Saddam Hussein marked Iraq's Revolution Day with a defiant televised speech, pro-claiming that the United States and its allies would never be able to overthrow him.
With the prospect of war increasing, President Saddam insisted yesterday that Iraq's armed forces were fully prepared and equipped to defend the country against an American-led attack.
President George Bush and his advisers have repeatedly claimed that armed action is necessary because of Iraq's alleged production of weapons of mass destruction and links with terrorism. Last week Mr Bush said he would use all the tools at his disposal to topple President Saddam.
Iraq has also failed to reach an agreement with the United Nations for the return of weapons inspectors despite intensive discussions between UN secretary general, Kofi Annan, and the Iraqi Foreign Minister, Naji Sabri.
President Saddam's speech, commemorating the 34th anniversary of the Baath Party seizing power, was broadcast live by state television and radio. The Iraqi leadersaid: "Temmuz [July Revolution] returns to say to all evil tyrants and oppressors of the world: You will never defeat me this time. Never! Even if you come together from all over the world, and invite all the devils as well, to stand by you. If America attacks, Iraq will emerge eventually triumphant."
According to Iraqi sources the regime is bolstering its air defences and moving soldiers and armour. Initial elements of US forces which could be used in a land offensive against Iraq are expected to be ready by October.
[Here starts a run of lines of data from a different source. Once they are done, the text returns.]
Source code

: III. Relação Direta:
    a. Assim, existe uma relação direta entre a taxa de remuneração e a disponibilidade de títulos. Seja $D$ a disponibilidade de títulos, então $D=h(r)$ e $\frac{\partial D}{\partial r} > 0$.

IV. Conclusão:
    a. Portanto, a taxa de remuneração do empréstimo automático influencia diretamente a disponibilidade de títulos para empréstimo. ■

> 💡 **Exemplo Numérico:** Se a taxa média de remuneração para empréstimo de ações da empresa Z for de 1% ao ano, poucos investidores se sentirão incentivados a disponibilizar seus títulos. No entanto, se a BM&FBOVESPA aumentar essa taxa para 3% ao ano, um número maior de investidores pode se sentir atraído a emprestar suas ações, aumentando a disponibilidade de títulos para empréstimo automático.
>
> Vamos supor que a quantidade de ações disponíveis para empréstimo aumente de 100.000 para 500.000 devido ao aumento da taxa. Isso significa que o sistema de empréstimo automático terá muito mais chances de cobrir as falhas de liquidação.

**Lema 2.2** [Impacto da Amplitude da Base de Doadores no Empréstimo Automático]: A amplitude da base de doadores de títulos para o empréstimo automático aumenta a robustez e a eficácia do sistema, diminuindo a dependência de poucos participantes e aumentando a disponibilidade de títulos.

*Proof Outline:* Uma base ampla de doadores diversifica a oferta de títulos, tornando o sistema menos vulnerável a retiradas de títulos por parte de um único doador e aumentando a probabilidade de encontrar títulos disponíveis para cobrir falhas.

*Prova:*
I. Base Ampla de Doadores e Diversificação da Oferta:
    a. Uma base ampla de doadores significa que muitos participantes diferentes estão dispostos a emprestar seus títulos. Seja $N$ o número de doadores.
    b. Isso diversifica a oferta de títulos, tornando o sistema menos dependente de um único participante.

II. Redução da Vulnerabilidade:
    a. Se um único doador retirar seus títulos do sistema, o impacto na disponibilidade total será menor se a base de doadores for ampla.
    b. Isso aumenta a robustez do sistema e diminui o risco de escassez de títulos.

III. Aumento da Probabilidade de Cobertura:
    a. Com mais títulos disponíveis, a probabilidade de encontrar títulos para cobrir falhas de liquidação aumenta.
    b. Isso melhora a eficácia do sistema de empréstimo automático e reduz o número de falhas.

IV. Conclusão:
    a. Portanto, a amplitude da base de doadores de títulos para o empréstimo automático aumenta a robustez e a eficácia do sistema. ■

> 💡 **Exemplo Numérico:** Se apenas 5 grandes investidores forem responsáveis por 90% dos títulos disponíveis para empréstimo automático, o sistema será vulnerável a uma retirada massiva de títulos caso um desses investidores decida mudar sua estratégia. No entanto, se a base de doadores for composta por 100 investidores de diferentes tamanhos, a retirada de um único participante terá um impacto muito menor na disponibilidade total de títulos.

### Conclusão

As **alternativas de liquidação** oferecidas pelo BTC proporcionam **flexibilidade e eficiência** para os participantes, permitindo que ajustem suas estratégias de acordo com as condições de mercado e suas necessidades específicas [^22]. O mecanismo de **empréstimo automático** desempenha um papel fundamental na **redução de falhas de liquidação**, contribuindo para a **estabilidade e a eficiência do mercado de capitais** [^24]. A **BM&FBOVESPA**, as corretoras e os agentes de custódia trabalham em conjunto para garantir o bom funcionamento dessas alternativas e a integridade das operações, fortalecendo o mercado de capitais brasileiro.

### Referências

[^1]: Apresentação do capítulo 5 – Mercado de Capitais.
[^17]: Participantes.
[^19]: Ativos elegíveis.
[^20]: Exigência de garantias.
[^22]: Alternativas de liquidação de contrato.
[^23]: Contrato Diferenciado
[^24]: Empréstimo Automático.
But gathering a full invasion forceis expected to delay any attack until January or February.
Russia and France both voiced their opposition yesterday to an attack. Moscow's Defence Minister, Sergei Ivanov, said: "Russia will oppose any unilateral military action undertaken against Iraq without the approval of the United Nations Security Council."
But Tony Blair said the Government backed the US view that a war against against Iraq does not need a new UN resolution. His comments alarmed Labour MPs, who will confront the Prime Minister next Wednesday when he gives an end-of-term addresss to the parliamentary party.
It is understood that there is conflicting legal advice in Whitehall on whether the US and Britain would need a fresh mandate in order to take action against President Saddam. The Government insisted the advice offered by Lord Goldsmith, the Attorney General, and lawyers at the Foreign Office would remain confidential. But one Whitehall source said: "There are differing opinions. If you ask some lawyers, they will always say you need more legal back-up."
King Abdullah II of Jordan, whose country is predicted to be one of the bases for an assault on Iraq in leaked Pentagon plans, met Sheikh Khalifa bin Zayed Al Nahyan, Crown Prince of the United Arab Emirates, yesterday to discuss the crisis. According to the Emirates news agency, the two men, "reaffirmed their opposition to any military strike against Iraq".
Turkey, another possible launch-pad for an attack, is reported to have told Paul Wolfowitz, the visiting US Defence Secretary, that it will not oppose a military campaign against Iraq as long it did not lead to the creation of an independent Kurdistan.
Scott Ritter, the former head of the UN weapons inspectorate in Iraq, said during a visit to London: "The Iraqis do have the capability of producing some weapons of mass destruction. But they would not be anything like sophisticated enough to be used against a neighbouring country, and it would be suicidal for Saddam to attempt to do so."